Country recommendations on civic space for UN´s Universal Periodic Review

CIVICUS makes six joint UN Universal Periodic Review submissions on civil society space: Cote d’Ivoire, Democratic Republic of Congo, Equatorial Guinea, Ethiopia, Nicaragua and Qatar

CIVICUS and its partners have made joint UN Universal Periodic Review (UPR) submissions on 6 countries in advance of the 33rd UPR session (April-May 2019). The submissions examine the state of civil society in each country, including the promotion and protection of the rights to freedom of association, assembly and expression and the environment for human rights defenders. We further provide an assessment of the States’ domestic implementation of civic space recommendations received during the 2nd UPR cycle over 4 years ago and provide a number of targeted follow-up recommendations.  

Cote d’Ivoire: CIVICUS and the Coalition Ivoirienne des Défenseurs des droits Humains (CIDDH) examine the steps taken by the government of Cote d’Ivoire to address restrictions on civic space.  We highlight the promulgation of the law on Human Rights Defenders and the subsequent Resolution passed to ensure implementation of the law. However, we note ongoing restrictions on freedom of expression, the targeting of journalists and bloggers by the authorities, attempts to undermine freedom of association and the tendency to use excessive force to disperse peaceful protests.  

Democratic Republic of Congo (FR): CIVICUS and Ligue des Droits de la personne dans la région des Grands Lacs (LDGL) analyse the multiple unwarranted restrictions on civic space in the Democratic Republic of Congo (DRC). Authorities have systematically banned protests, in particular protests organised by civil society, social movements and opposition, while security forces have used excessive force against peaceful protesters, leading to hundreds of deaths. Additionally, HRDs and activists are subject to arbitrary arrests and judicial harassment, aimed at preventing them from exercising their democratic and civic rights. These unwarranted restrictions have intensified since the start of the political and security crisis in 2015, precipitated by President Kabila’s attempts to remain in power despite a constitutional two-term limit. 

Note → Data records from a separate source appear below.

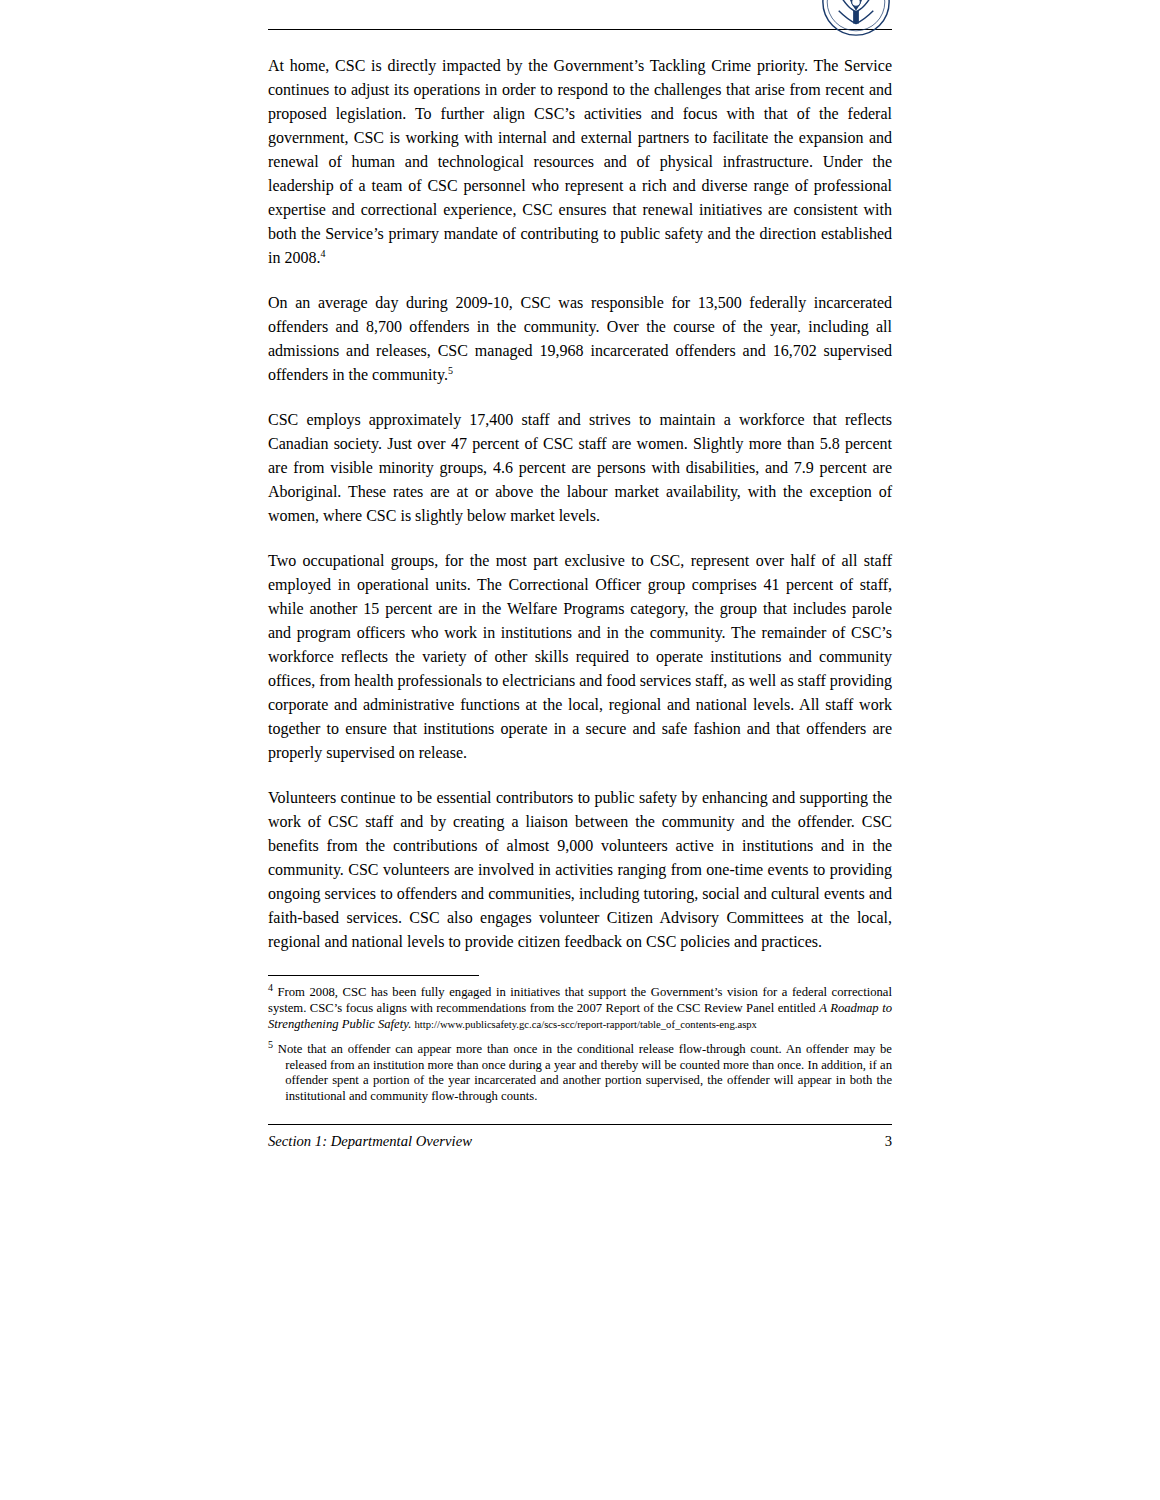At home, CSC is directly impacted by the Government’s Tackling Crime priority. The Service continues to adjust its operations in order to respond to the challenges that arise from recent and proposed legislation. To further align CSC’s activities and focus with that of the federal government, CSC is working with internal and external partners to facilitate the expansion and renewal of human and technological resources and of physical infrastructure. Under the leadership of a team of CSC personnel who represent a rich and diverse range of professional expertise and correctional experience, CSC ensures that renewal initiatives are consistent with both the Service’s primary mandate of contributing to public safety and the direction established in 2008.4
On an average day during 2009-10, CSC was responsible for 13,500 federally incarcerated offenders and 8,700 offenders in the community. Over the course of the year, including all admissions and releases, CSC managed 19,968 incarcerated offenders and 16,702 supervised offenders in the community.5
CSC employs approximately 17,400 staff and strives to maintain a workforce that reflects Canadian society. Just over 47 percent of CSC staff are women. Slightly more than 5.8 percent are from visible minority groups, 4.6 percent are persons with disabilities, and 7.9 percent are Aboriginal. These rates are at or above the labour market availability, with the exception of women, where CSC is slightly below market levels.
Two occupational groups, for the most part exclusive to CSC, represent over half of all staff employed in operational units. The Correctional Officer group comprises 41 percent of staff, while another 15 percent are in the Welfare Programs category, the group that includes parole and program officers who work in institutions and in the community. The remainder of CSC’s workforce reflects the variety of other skills required to operate institutions and community offices, from health professionals to electricians and food services staff, as well as staff providing corporate and administrative functions at the local, regional and national levels. All staff work together to ensure that institutions operate in a secure and safe fashion and that offenders are properly supervised on release.
Volunteers continue to be essential contributors to public safety by enhancing and supporting the work of CSC staff and by creating a liaison between the community and the offender. CSC benefits from the contributions of almost 9,000 volunteers active in institutions and in the community. CSC volunteers are involved in activities ranging from one-time events to providing ongoing services to offenders and communities, including tutoring, social and cultural events and faith-based services. CSC also engages volunteer Citizen Advisory Committees at the local, regional and national levels to provide citizen feedback on CSC policies and practices.
4 From 2008, CSC has been fully engaged in initiatives that support the Government’s vision for a federal correctional system. CSC’s focus aligns with recommendations from the 2007 Report of the CSC Review Panel entitled A Roadmap to Strengthening Public Safety. http://www.publicsafety.gc.ca/scs-scc/report-rapport/table_of_contents-eng.aspx
5 Note that an offender can appear more than once in the conditional release flow-through count. An offender may be released from an institution more than once during a year and thereby will be counted more than once. In addition, if an offender spent a portion of the year incarcerated and another portion supervised, the offender will appear in both the institutional and community flow-through counts.
Section 1: Departmental Overview 3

Equatorial Guinea: CIVICUS, the Committee Protect Journalists (CPJ), Centro de Estudios e Iniciativas para el Desarrollo (CEID), ONG – Cooperación y Desarrollo and EG Justice examine ongoing restrictions on freedom of association, attacks and intimidation of journalists and bloggers and the general disenabling environment for freedom of expression and independent media agencies.  We further discuss threats faced by human rights defenders and the frequent violent repression of peaceful assemblies.

Ethiopia: CIVICUS, the Association for Human Rights in Ethiopia (AHRE), the Committee to Protect Journalists (CPJ), DefendDefenders, PEN International, Article 19, the Consortium of Ethiopian Rights Organizations (CERO), and Access Now examine the Government of Ethiopia’s fulfilment of the rights to the freedoms of association, peaceful assembly and expression, and unwarranted restrictions on HRDs since its previous UPR examination in 2014. While the government recently committed to addressing a range of restrictive legislation, alongside releasing large numbers of political prisoners, at the time of writing, the restrictive legal framework remains in place. Acute implementation gaps were found regarding recommendations relating to civic space including the rights to the freedoms of association and peaceful assembly.

Nicaragua (ES): CIVICUS and the Nicaraguan Network for Democracy and Local Development Federation (Red Local) address concerns about the violent repression of protests and the criminalisation of protest leaders and demonstrators, particularly of the student and peasant movements, as well as the intensification of the persecution and intimidation suffered by CSOs supporting social movements in Nicaragua. Along with the growing restrictions on freedom of expression that stem from media concentration in government hands and pressures against journalists and independent media covering issues such as corruption, elections and infrastructure or extractive projects, the submission further examines the alarming increase of unwarranted restrictions on the press linked to the coverage of protests and their violent suppression and related human rights violations.

Qatar: CIVICUS and the Gulf Centre for Human Rights highlight the continued restrictions on freedom of association and expression in Qatar, which include unwarranted arrests on foreign journalists and confiscation of equipment, and restrictions on online content under the Cybercrime Prevention Law. The authorities in Qatar also continue to restrict the formation of independent civil society organisations committed to the advancement of human rights, and there have been severe and undue limitations to freedoms of assembly resulting in almost no protests in Qatar despite serious human rights violations.